Other times, I'm frustrated because I too, don't know why they haven't improved. It worked for other patients and should have worked for them. It makes me start to look outside of myself to see who might have a different take on this patient. Who might be able to do or see what I couldn't?
And then there are the unique patients. The ones I desperately want to help, have no idea what's wrong and don't know where in the world to send them. Any one with a cure for closed head trauma brain dysfunction in the NW, please contact me.

But, these patients that you want to help the most and who don't react the way you expected can teach you new tricks.

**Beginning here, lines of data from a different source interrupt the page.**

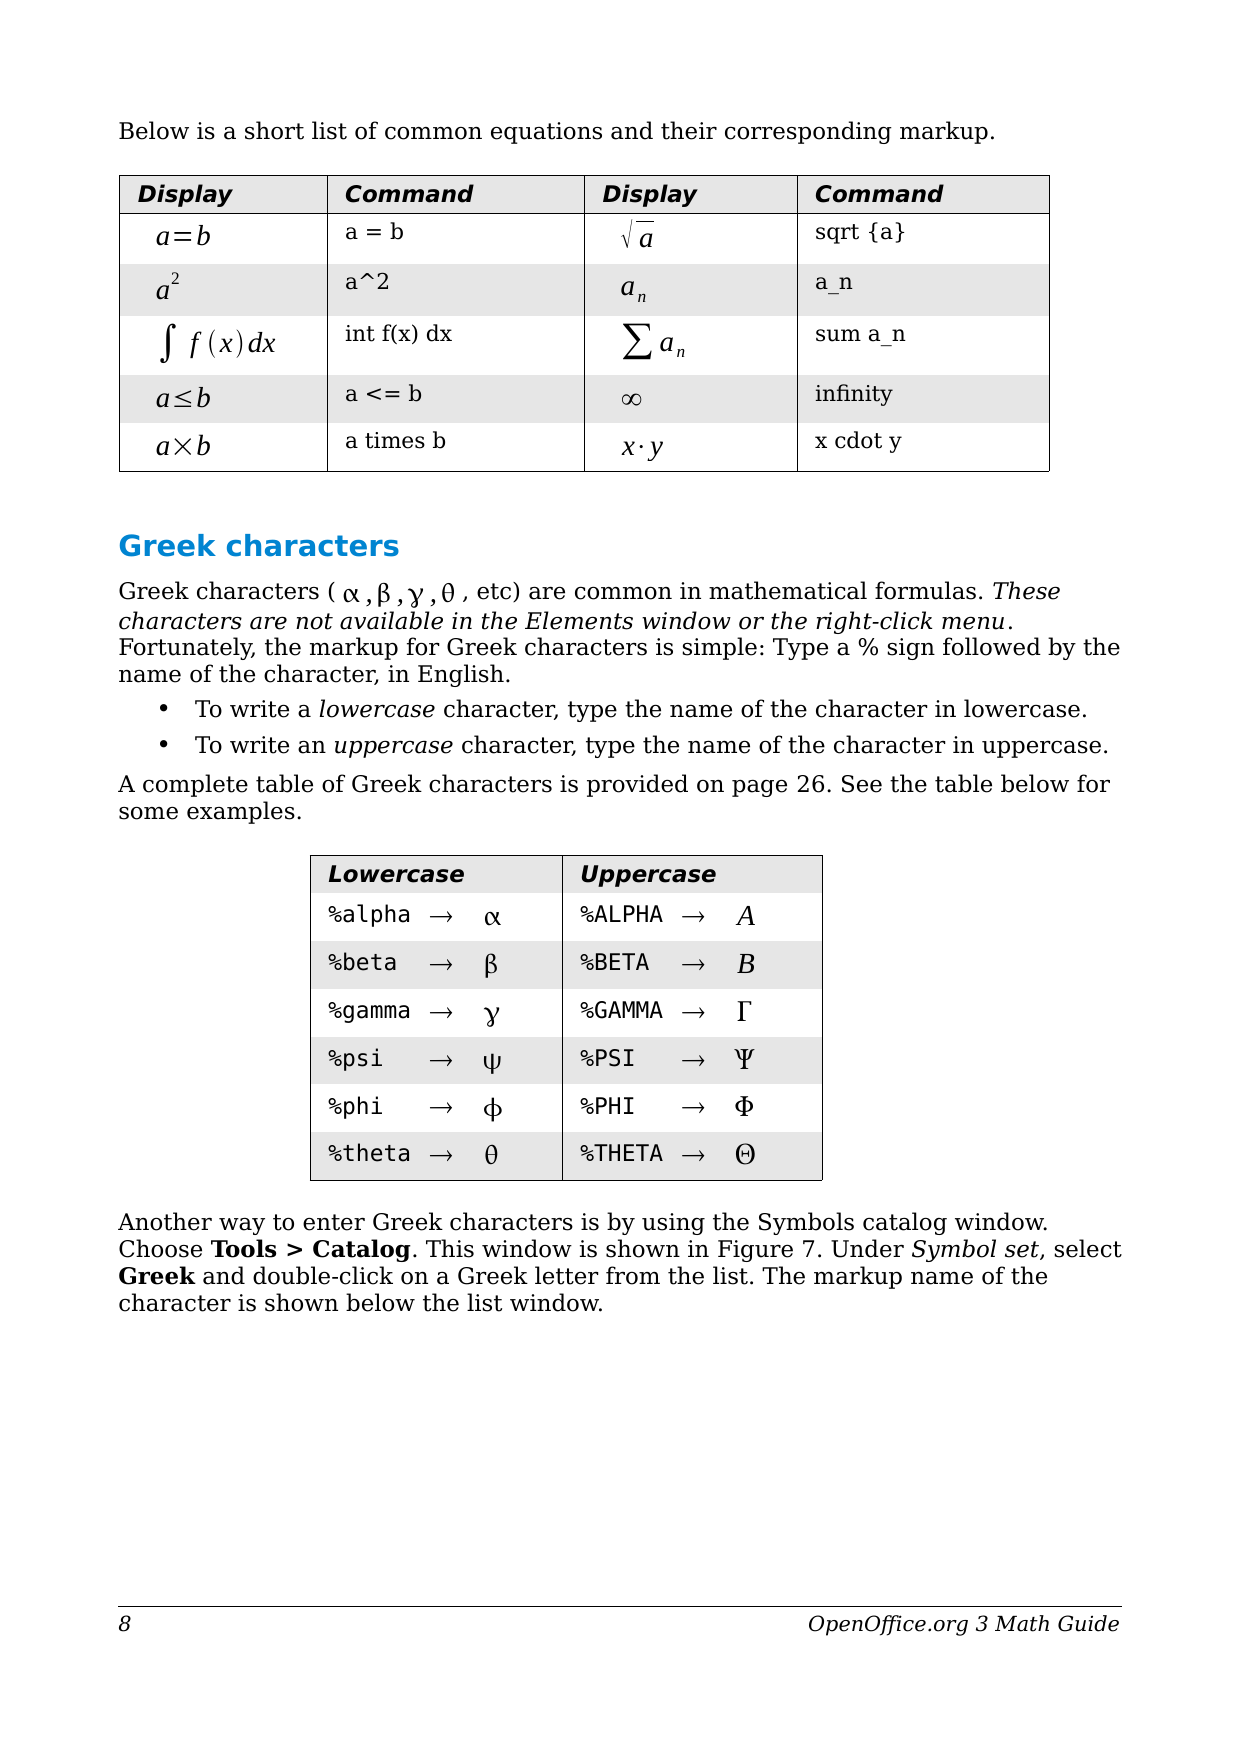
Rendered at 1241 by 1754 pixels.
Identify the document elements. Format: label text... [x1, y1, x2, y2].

table_cell %ALPHA [563, 893, 822, 941]
table_cell a^2 [328, 264, 584, 316]
table_cell %phi [311, 1084, 562, 1132]
table_cell %alpha [311, 893, 562, 941]
table_header Display [120, 176, 327, 213]
list Greek characters (, etc) are common in mathematical formulas. These characters are not available in the Elements window or the right-click menu. Fortunately, the markup for Greek characters is simple: Type a % sign followed by the name of the character, in English. [118, 576, 1122, 688]
table_cell int f(x) dx [328, 316, 584, 375]
list To write a lowercase character, type the name of the character in lowercase. [156, 694, 1122, 723]
table_cell [585, 214, 797, 264]
table_cell sum a_n [798, 316, 1049, 375]
table_cell %PHI [563, 1084, 822, 1132]
text A complete table of Greek characters is provided on page 26. See the table below for some examples. [118, 771, 1122, 825]
table_header Command [798, 176, 1049, 213]
table_cell %beta [311, 941, 562, 989]
table_cell [120, 316, 327, 375]
table_cell sqrt {a} [798, 214, 1049, 264]
table_cell x cdot y [798, 423, 1049, 471]
table_cell %PSI [563, 1037, 822, 1084]
table_cell [585, 423, 797, 471]
table_header Lowercase [311, 856, 562, 893]
table_cell %gamma [311, 989, 562, 1037]
table_cell %psi [311, 1037, 562, 1084]
table_cell a_n [798, 264, 1049, 316]
table_cell [585, 375, 797, 423]
table_cell a <= b [328, 375, 584, 423]
table_cell [585, 264, 797, 316]
table_cell %THETA [563, 1132, 822, 1180]
table_cell [585, 316, 797, 375]
table_header Uppercase [563, 856, 822, 893]
list To write an uppercase character, type the name of the character in uppercase. [156, 730, 1122, 759]
table_cell a = b [328, 214, 584, 264]
table_cell a times b [328, 423, 584, 471]
table_cell %GAMMA [563, 989, 822, 1037]
table_header Display [585, 176, 797, 213]
table_cell %BETA [563, 941, 822, 989]
table_cell [120, 214, 327, 264]
subtitle Greek characters [118, 529, 1122, 563]
text Another way to enter Greek characters is by using the Symbols catalog window. Choose Tools > Catalog. This window is shown in Figure 7. Under Symbol set, select Greek and double-click on a Greek letter from the list. The markup name of the character is shown below the list window. [118, 1209, 1122, 1317]
table_cell infinity [798, 375, 1049, 423]
table_cell %theta [311, 1132, 562, 1180]
table_cell [120, 264, 327, 316]
table_cell [120, 423, 327, 471]
table_cell [120, 375, 327, 423]
text Below is a short list of common equations and their corresponding markup. [118, 118, 1122, 145]
table_header Command [328, 176, 584, 213]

One of my favorite stories is about a woman who came to me trying to get pregnant.
She had tried for several years without success, was young, and didn’t have any "classic" reason to be facing infertility. BUT, she had menstrual spotting from ovulation until her period. Multiple OBGYNs had told her that that wouldn't make a difference, but physiologically, that didn't make sense to me. So, we set upon giving her progesterone. So me in my cocky way, started her on progesterone. After all, how hard could it be? We see this every day.
Well…
It did nothing.
Still spotting.
...Great! (read sarcasm here)

Next cycle - we upped the dosage and when she started to spot I doubled it! Then doubled it again!
Yup - spotting away.

Hmmm… Ok, lets try oral. (Clinically, I find that the oral progesterone may stop dysfunctional bleeding better than topical; perhaps because of the action of progesterone metabolites).
Anyone guess?
Yup, continued to spot.

Thankfully this woman was very patient with me and a few other symptoms that she had were getting better. So I changed her dosage for the next month and started her a couple of days earlier than ovulation.

SHE STILL SPOTTED.
In utter frustration for both of us, I suggested that she use one of those oral capsules and just insert it vaginally.
AND IT STOPPED!

And it continued to stay stopped at much less than 1/2 the dosage I had been using orally (200mg vaginally if you care to know).


The next month she got pregnant doing vaginal progesterone from ovulation to day 28. I kept her on it the entire first trimester. A very happy ending.


Needless to say, now I consider vaginal progesterone even when oral and topical have failed.

Anyone else care to share a success born out of failure?